Download the policy templates from the Nomad documentation
curl https://nomadproject.io/data/vault/nomad-server-policy.hcl -O -s -L
curl https://nomadproject.io/data/vault/nomad-cluster-role.json -O -s -L
Authenticate with Vault using your root token.
vault auth a09aeab6-0fc9-bab2-b667-9226b1706ff4
Write the Nomad policy and role to vault
vault policy-write nomad-server nomad-server-policy.hcl
vault write /auth/token/roles/nomad-cluster @nomad-cluster-role.json
Fetch a token for Nomad
vault token-create -policy nomad-server -period 72h
This will produce output similar to the following:
Key Value
--- -----
token 23c42e67-733b-bb1c-90f4-1f541f4645a1
token_accessor db25be12-2084-6836-7ba1-4361038ccd3d
token_duration 72h0m0s
token_renewable true
token_policies [default nomad-server]
You will use this token as on the Nomad machines to complete the vault integration. You will use it on the servers as well as the agent machines.
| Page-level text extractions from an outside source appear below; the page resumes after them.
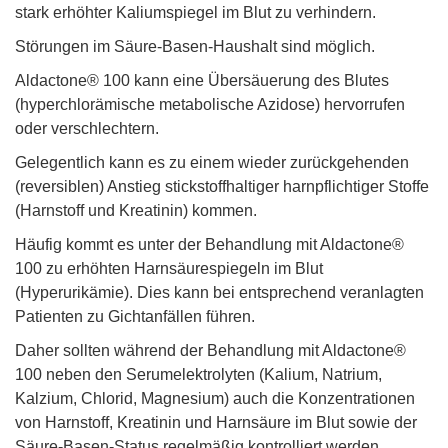
stark erhöhter Kaliumspiegel im Blut zu verhindern.
Störungen im Säure-Basen-Haushalt sind möglich.
Aldactone® 100 kann eine Übersäuerung des Blutes
(hyperchlorämische metabolische Azidose) hervorrufen
oder verschlechtern.
Gelegentlich kann es zu einem wieder zurückgehenden
(reversiblen) Anstieg stickstoffhaltiger harnpflichtiger Stoffe
(Harnstoff und Kreatinin) kommen.
Häufig kommt es unter der Behandlung mit Aldactone®
100 zu erhöhten Harnsäurespiegeln im Blut
(Hyperurikämie). Dies kann bei entsprechend veranlagten
Patienten zu Gichtanfällen führen.
Daher sollten während der Behandlung mit Aldactone®
100 neben den Serumelektrolyten (Kalium, Natrium,
Kalzium, Chlorid, Magnesium) auch die Konzentrationen
von Harnstoff, Kreatinin und Harnsäure im Blut sowie der
Säure-Basen-Status regelmäßig kontrolliert werden.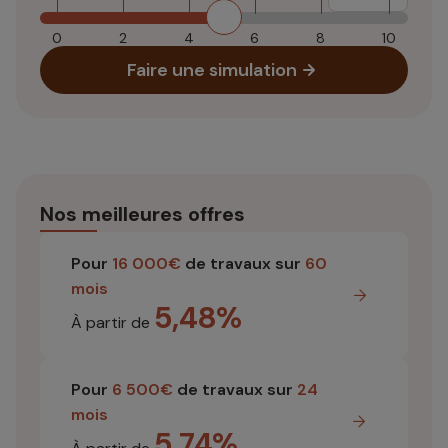
0
2
4
6
8
10
Faire une simulation
Nos meilleures offres
Pour
16 000€
de travaux sur
60
mois
5,48%
À partir de
Pour
6 500€
de travaux sur
24
mois
5,74%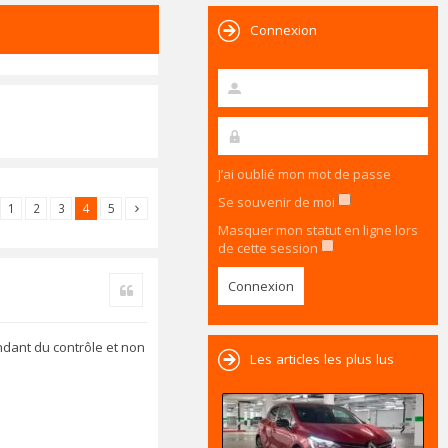
Connexion
J’ai oublié mon mot de passe
Se souvenir de moi
1
2
3
4
5
Masquer mon statut en ligne lors
de cette session
Citer
ndant du contrôle et non
Les articles les plus lus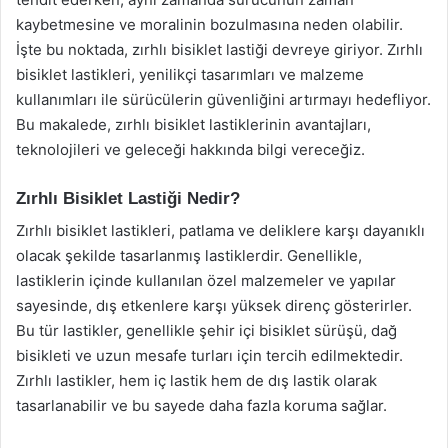
kaybetmesine ve moralinin bozulmasına neden olabilir.
İşte bu noktada, zırhlı bisiklet lastiği devreye giriyor. Zırhlı
bisiklet lastikleri, yenilikçi tasarımları ve malzeme
kullanımları ile sürücülerin güvenliğini artırmayı hedefliyor.
Bu makalede, zırhlı bisiklet lastiklerinin avantajları,
teknolojileri ve geleceği hakkında bilgi vereceğiz.
Zırhlı Bisiklet Lastiği Nedir?
Zırhlı bisiklet lastikleri, patlama ve deliklere karşı dayanıklı
olacak şekilde tasarlanmış lastiklerdir. Genellikle,
lastiklerin içinde kullanılan özel malzemeler ve yapılar
sayesinde, dış etkenlere karşı yüksek direnç gösterirler.
Bu tür lastikler, genellikle şehir içi bisiklet sürüşü, dağ
bisikleti ve uzun mesafe turları için tercih edilmektedir.
Zırhlı lastikler, hem iç lastik hem de dış lastik olarak
tasarlanabilir ve bu sayede daha fazla koruma sağlar.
Add the vault token to the service unit's environment file
echo "VAULT_TOKEN=bfbcd47b-3cbe-6bab-051b-a4ba749670c6" | sudo tee /etc/sysconfig/nomad-server
Add the vault stanza to the node's nomad configuration
cat << VAULTSTANZA | sudo tee -a /etc/nomad.d/server.hcl
vault {
enabled = true
address = "http://vault.service.consul:8200"
create_from_role = "nomad-cluster"
}
VAULTSTANZA
Restart the nomad-server service.
At this point, you should have three vault-enabled Consul Server members in your cluster. You can verify this in your Consul Web UI.
You can now proceed to build the Nomad Agents.